## Description of the task
In the records below, begin at the line that has "fx=961.2 fy=961.2 cx=639.4" and stop after the line that has "Name what the"; quote those lines verbatim and nothing more.

Start of Block

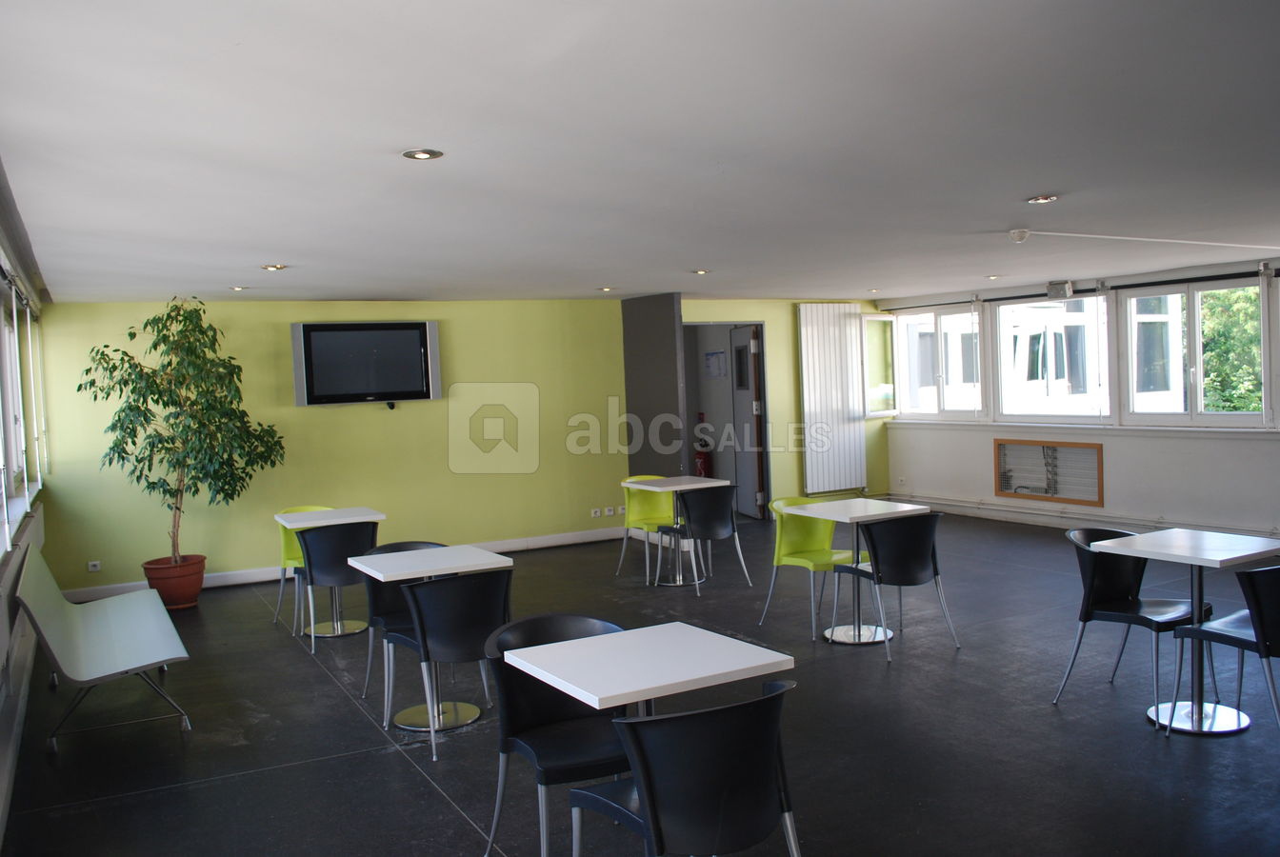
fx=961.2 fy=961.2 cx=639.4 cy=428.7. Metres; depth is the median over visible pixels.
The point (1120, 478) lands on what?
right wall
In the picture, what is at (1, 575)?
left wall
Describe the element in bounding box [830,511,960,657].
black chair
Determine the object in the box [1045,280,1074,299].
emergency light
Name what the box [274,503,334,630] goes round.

End of Block
Start of Block

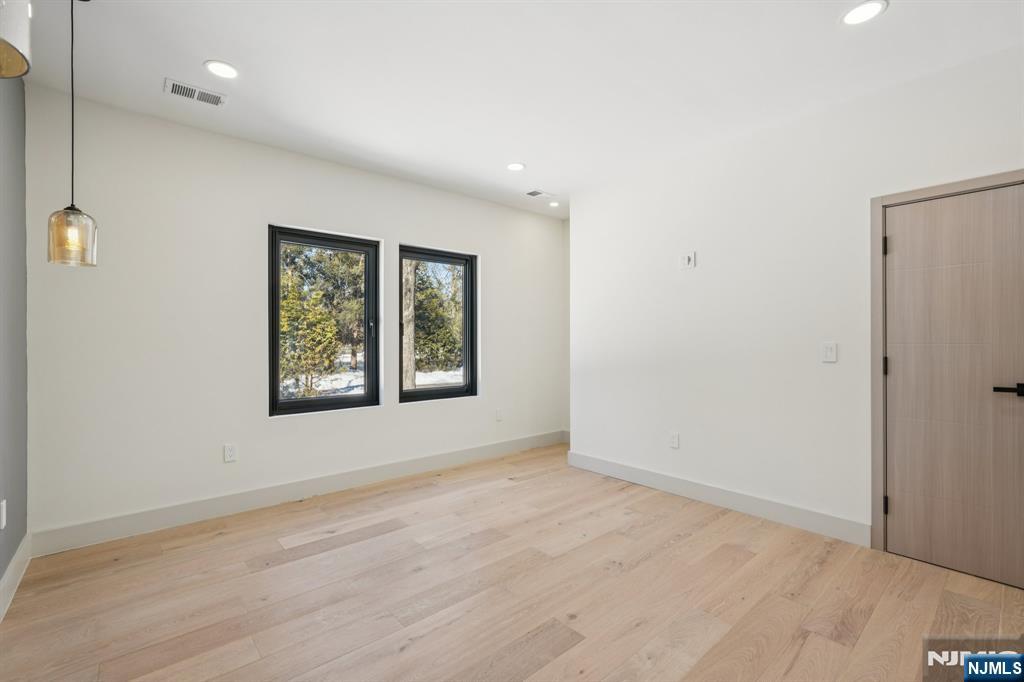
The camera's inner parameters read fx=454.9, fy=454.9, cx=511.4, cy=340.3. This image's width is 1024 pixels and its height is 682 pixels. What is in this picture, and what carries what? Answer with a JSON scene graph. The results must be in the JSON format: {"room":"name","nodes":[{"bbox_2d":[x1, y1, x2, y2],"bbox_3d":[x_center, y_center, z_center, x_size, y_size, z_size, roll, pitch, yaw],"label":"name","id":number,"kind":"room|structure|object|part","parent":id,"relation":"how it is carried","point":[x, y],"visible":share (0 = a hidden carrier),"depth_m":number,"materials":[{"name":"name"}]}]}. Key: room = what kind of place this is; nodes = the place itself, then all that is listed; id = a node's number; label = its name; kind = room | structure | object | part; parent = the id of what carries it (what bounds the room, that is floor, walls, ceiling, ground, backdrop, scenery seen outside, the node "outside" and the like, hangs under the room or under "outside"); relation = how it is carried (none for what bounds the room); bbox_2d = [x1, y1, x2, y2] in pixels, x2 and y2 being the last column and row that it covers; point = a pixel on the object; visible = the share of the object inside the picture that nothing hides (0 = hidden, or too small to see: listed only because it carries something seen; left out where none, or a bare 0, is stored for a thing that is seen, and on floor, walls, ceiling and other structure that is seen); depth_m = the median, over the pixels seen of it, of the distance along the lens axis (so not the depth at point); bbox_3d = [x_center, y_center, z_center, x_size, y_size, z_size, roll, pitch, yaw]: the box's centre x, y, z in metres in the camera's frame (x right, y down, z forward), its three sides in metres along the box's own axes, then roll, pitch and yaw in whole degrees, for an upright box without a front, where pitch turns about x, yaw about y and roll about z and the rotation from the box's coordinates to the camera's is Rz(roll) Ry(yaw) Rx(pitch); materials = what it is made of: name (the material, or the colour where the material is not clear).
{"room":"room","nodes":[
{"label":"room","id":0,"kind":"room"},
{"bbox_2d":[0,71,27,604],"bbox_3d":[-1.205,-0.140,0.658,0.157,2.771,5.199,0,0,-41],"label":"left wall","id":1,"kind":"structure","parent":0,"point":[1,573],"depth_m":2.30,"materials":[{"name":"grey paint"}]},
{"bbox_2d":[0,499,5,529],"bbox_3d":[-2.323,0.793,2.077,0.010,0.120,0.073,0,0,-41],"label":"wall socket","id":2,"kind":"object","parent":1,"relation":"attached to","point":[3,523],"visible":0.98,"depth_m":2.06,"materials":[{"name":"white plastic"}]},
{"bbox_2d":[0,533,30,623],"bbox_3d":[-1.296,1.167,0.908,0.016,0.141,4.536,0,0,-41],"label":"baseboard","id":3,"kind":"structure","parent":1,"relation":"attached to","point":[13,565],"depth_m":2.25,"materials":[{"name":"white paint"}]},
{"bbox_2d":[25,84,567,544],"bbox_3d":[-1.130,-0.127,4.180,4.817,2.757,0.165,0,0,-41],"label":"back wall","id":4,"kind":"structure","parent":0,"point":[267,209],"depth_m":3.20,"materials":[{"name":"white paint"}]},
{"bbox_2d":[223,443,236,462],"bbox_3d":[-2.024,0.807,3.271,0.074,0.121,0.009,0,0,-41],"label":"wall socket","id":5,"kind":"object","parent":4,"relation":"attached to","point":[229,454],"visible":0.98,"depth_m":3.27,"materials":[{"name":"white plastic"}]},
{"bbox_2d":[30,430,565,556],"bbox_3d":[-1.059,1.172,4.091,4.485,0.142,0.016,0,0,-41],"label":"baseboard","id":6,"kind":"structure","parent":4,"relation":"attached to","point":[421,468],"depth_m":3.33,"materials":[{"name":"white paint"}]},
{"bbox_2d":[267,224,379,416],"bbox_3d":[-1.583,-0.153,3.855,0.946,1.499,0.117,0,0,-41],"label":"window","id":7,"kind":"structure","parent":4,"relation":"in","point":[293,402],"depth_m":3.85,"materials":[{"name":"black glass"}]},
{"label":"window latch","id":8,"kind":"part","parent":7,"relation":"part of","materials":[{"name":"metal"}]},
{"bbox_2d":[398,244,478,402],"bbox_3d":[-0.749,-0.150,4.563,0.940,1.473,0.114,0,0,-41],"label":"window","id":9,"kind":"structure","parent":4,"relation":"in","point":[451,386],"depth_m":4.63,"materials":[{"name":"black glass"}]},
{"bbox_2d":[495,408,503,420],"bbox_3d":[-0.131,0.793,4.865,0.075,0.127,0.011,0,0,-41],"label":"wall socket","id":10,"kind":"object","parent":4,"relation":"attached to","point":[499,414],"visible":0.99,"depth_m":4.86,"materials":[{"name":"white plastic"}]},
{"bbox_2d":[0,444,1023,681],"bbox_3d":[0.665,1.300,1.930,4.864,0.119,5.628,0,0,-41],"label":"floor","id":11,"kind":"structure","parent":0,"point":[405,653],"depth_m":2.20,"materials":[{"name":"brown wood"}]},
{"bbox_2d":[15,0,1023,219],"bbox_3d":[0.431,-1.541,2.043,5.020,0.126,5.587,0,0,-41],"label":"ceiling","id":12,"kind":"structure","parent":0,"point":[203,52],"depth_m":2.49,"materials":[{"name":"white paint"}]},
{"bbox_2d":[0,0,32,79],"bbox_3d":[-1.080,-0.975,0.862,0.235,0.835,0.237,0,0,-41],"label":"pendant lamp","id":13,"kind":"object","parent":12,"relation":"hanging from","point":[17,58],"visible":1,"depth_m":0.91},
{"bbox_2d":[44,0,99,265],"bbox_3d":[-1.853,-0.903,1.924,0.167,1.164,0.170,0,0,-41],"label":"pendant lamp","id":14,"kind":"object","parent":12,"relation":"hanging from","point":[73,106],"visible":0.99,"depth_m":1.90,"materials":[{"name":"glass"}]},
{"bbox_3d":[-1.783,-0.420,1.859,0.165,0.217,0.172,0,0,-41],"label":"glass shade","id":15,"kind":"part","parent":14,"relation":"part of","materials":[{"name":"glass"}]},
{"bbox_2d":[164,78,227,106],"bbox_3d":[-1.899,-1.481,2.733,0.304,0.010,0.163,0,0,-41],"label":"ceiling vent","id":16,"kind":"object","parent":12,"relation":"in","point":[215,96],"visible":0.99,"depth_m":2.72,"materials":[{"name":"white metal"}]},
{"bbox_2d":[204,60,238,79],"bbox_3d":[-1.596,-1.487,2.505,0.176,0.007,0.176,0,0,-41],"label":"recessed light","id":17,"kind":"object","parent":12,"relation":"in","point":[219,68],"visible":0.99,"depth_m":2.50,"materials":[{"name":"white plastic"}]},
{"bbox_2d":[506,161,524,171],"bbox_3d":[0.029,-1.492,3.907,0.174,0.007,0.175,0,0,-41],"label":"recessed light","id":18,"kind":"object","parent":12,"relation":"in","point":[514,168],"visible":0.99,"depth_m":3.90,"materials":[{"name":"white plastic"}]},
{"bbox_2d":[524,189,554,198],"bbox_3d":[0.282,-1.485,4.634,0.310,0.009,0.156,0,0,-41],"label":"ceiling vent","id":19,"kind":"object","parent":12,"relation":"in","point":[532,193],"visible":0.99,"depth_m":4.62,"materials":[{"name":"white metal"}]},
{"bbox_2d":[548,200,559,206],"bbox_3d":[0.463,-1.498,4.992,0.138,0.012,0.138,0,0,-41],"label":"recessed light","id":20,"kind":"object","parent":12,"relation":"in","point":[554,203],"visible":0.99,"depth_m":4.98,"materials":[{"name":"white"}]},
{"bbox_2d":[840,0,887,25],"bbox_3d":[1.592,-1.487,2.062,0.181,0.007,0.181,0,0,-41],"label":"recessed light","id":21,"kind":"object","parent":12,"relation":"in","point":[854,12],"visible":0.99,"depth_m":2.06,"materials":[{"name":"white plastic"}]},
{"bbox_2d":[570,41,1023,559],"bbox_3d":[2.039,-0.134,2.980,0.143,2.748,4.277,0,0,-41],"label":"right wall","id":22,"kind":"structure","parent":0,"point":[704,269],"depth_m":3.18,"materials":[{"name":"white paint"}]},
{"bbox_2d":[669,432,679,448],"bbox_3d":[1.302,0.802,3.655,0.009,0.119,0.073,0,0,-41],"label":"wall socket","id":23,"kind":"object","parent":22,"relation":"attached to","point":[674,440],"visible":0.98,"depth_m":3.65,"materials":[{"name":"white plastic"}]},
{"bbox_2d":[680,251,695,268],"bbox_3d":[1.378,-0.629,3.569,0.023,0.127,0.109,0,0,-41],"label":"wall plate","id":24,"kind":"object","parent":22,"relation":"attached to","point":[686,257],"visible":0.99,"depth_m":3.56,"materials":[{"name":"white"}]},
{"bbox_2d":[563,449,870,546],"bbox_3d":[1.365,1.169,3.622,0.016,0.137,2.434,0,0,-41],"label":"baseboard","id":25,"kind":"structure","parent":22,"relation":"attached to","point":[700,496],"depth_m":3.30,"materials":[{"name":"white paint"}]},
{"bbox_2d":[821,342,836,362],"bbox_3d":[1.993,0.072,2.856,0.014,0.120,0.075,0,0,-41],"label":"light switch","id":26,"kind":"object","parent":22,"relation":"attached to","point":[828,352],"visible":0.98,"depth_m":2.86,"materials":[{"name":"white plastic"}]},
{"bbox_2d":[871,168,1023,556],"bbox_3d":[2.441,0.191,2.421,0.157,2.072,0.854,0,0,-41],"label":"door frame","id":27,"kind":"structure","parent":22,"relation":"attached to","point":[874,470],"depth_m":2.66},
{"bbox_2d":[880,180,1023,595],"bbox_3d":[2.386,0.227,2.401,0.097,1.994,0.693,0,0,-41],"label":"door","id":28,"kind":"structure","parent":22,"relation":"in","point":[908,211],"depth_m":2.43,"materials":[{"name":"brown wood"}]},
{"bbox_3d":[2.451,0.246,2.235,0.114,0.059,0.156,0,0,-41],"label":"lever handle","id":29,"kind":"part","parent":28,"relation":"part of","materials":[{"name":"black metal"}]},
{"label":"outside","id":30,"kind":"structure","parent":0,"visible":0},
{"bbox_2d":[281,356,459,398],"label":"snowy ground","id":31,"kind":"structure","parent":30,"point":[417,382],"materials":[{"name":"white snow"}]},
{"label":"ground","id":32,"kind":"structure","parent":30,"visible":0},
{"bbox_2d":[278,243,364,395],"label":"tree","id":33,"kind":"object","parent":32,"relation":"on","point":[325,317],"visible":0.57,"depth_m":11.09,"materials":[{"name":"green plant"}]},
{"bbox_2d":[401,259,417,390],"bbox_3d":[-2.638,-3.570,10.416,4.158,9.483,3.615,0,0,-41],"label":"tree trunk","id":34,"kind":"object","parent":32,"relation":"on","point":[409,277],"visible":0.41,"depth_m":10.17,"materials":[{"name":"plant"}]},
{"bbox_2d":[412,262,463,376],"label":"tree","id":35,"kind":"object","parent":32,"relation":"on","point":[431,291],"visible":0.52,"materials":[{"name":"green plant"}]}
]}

End of Block
Start of Block

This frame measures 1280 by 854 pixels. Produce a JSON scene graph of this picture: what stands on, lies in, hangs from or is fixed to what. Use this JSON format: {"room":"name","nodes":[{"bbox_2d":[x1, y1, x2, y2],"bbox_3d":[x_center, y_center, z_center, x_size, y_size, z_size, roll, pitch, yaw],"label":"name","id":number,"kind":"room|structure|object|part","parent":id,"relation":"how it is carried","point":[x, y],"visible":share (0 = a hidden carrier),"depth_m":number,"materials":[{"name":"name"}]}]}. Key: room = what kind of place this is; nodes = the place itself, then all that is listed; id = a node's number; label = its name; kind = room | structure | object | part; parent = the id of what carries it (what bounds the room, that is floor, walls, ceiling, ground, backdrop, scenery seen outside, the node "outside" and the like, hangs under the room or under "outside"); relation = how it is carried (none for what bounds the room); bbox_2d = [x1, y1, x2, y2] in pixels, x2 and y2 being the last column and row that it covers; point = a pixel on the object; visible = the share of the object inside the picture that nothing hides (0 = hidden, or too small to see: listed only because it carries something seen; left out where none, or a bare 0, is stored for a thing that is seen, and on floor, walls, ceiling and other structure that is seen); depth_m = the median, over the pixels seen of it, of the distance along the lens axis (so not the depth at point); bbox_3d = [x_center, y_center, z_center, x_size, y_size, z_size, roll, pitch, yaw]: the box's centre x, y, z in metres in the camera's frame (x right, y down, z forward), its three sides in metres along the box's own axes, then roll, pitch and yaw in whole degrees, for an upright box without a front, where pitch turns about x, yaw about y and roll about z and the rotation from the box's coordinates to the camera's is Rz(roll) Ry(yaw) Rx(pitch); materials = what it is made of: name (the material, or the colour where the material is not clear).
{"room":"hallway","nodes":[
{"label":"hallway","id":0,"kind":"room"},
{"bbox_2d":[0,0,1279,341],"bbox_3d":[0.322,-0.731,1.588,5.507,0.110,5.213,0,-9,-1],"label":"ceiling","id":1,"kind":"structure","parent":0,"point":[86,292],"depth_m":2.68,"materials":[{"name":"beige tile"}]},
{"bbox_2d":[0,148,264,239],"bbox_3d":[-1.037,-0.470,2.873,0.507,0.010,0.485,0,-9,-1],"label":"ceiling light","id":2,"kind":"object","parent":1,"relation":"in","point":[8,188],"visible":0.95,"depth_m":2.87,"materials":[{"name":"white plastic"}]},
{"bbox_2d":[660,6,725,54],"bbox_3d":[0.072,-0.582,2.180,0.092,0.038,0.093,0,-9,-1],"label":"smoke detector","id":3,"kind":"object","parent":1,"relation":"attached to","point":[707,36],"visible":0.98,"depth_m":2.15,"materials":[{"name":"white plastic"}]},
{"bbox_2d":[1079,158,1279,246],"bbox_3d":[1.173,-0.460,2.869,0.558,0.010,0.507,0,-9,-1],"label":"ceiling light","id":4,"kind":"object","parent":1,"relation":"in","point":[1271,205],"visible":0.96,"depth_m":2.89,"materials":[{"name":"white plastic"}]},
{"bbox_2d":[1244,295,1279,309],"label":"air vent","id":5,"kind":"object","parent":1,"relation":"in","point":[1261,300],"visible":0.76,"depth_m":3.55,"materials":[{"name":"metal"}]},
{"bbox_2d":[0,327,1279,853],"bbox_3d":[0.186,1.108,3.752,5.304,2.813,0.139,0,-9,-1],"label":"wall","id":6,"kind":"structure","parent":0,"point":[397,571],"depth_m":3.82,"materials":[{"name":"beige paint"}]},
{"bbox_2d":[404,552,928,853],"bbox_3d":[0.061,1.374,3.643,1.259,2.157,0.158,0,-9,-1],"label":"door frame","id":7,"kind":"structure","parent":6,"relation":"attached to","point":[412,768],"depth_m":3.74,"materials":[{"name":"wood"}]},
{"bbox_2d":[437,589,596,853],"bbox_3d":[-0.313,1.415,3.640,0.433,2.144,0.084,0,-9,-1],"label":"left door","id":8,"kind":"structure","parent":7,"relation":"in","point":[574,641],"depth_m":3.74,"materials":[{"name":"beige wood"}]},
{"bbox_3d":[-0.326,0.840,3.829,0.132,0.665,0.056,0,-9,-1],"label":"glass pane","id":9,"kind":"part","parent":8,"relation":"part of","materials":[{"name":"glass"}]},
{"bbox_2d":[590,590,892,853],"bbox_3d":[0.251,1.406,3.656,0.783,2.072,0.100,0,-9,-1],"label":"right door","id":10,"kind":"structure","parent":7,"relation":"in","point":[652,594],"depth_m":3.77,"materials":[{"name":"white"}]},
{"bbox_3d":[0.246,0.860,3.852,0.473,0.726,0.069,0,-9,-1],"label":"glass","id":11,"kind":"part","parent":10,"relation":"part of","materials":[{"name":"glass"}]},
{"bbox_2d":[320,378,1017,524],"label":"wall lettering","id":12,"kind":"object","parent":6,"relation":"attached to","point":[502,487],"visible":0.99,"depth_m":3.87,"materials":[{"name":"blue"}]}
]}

End of Block

## Result
fx=961.2 fy=961.2 cx=639.4 cy=428.7. Metres; depth is the median over visible pixels.
The point (1120, 478) lands on what?
right wall
In the picture, what is at (1, 575)?
left wall
Describe the element in bounding box [830,511,960,657].
black chair
Determine the object in the box [1045,280,1074,299].
emergency light
Name what the box [274,503,334,630] goes round.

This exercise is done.